Bill Barr, ex-procurador-geral de Trump, disse a Annie Grayer, da CNN, na quarta-feira 10 de abril, que as ações do seu ex-chefe e aliados foram "uma farsa e imprudentes". Barr argumentou que o ex-Presidente estava a ser conduzido por "pique pessoal em vez de racionalidade e política sólida". Bill Barr afirmou que as queixas de Trump sobre a investigação da sua campanha de 2016 não tinham nada que ver com a secção da FISA que precisa de ser reautorizada. E num aviso arrepiante, Barr acusou o ex-presidente de colocar em risco a segurança nacional dos EUA. "Estamos a enfrentar, provavelmente, a maior ameaça à pátria devido a ataques terroristas e o nosso meio de defesa contra isso é a FISA. E retirar essa ferramenta, penso eu, vai resultar em ataques terroristas bem-sucedidos e na perda de vidas", afirmou. Na quinta-feira, o diretor do FBI, Christopher Wray - também nomeado por Trump - deverá dizer ao Congresso que a FISA é uma "ferramenta absolutamente indispensável".

A mais recente humilhação de Johnson ocorreu numa altura em que está a lutar pelo seu emprego noutra frente. Na quarta-feira, manteve conversações tensas sobre a crise com Greene, que está a ameaçar convocar uma votação para o destituir. O presidente da Câmara pode ser a pessoa mais conservadora que alguma vez ocupou o cargo, mas o legislador da Geórgia está a acusá-lo de se ter tornado um democrata em tudo menos no nome. O crime de Johnson foi manter o governo aberto através da aprovação de leis orçamentais e da sua consideração do financiamento adiado da Ucrânia, que também tem a oposição do antigo Presidente.

"Se ele financiar o estado profundo e a espionagem sem mandado dos americanos, ele está a dizer aos eleitores republicanos em todo o país que este comportamento acontecerá mais, espiando o presidente Trump e espiando centenas de milhares de americanos ", disse Greene à CNN. E acrescentou: "O financiamento da Ucrânia deve acabar. Não somos responsáveis por uma guerra na Ucrânia. Somos responsáveis pela guerra na nossa fronteira e eu deixei isso claro para o presidente Johnson".

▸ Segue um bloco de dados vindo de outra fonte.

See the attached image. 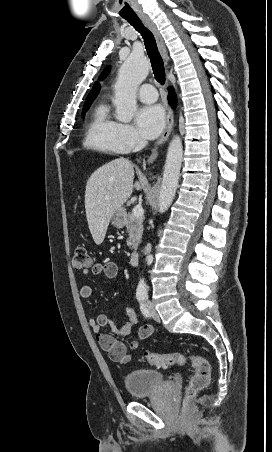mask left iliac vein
I'll return each instance as SVG.
<instances>
[{
    "instance_id": "4c4485c4",
    "label": "left iliac vein",
    "mask_w": 272,
    "mask_h": 452,
    "mask_svg": "<svg viewBox=\"0 0 272 452\" xmlns=\"http://www.w3.org/2000/svg\"><path fill=\"white\" fill-rule=\"evenodd\" d=\"M148 309H149V312H150V316L154 320L159 321V319H160L159 315H158L157 311L155 310V308H154L152 303H148Z\"/></svg>"
}]
</instances>
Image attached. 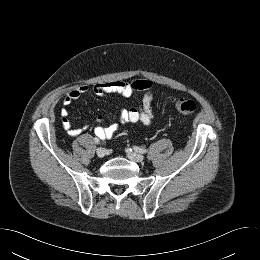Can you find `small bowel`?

O papel de Trump nestas duas questões que ameaçam derrubar Johnson torna ainda mais curioso o facto de o presidente da Câmara planear deslocar-se a Mar-a-Lago esta sexta-feira para realizar uma conferência de imprensa conjunta com o presumível candidato republicano.

Johnson precisa urgentemente que Trump exerça a sua influência junto da maioria republicana, se quiser sobreviver. E a sua peregrinação à estância balnear da Florida é uma forte declaração sobre quem realmente dirige a maioria da Câmara. Há uma pista para um potencial quid pro quo no tópico anunciado da sua conferência de imprensa - "integridade eleitoral". Esse é o código no mundo de Trump para falsas alegações de que a eleição de 2020 lhe foi roubada.

Johnson foi um proeminente fornecedor de falsidades sobre uma eleição roubada e a sua contínua vontade de acreditar nelas pode ser o preço para garantir o apoio de Trump agora.

O futuro da Ucrânia depende disto

É impressionante a transformação do Partido Republicano por Trump: um partido que costumava louvar a vitória do Presidente Ronald Reagan sobre o Kremlin na Guerra Fria passou para um partido que muitas vezes parece estar a cumprir os objetivos da política externa do Presidente russo Vladimir Putin.

O bloqueio do Partido Republicano a mais fundos para a Ucrânia ameaça a autoridade global e a reputação dos Estados Unidos como uma nação que apoia as democracias e se opõe a tiranos como um líder russo acusado de crimes de guerra. O Presidente ucraniano Volodymyr Zelensky avisou que a guerra estará perdida se as armas americanas não chegarem. "O que temos atualmente não é suficiente", afirmou ao jornalista Frederik Pleitgen, da CNN, na quarta-feira 10 de abril.

Algumas horas mais tarde, o general Christopher Cavoli, comandante do Comando Europeu dos EUA, reforçou os avisos de Zelensky. "Se um lado pode disparar e o outro não pode ripostar, o lado que não pode ripostar perde. Portanto, os riscos são muito elevados", disse Cavoli ao Comité dos Serviços Armados da Câmara dos Representantes.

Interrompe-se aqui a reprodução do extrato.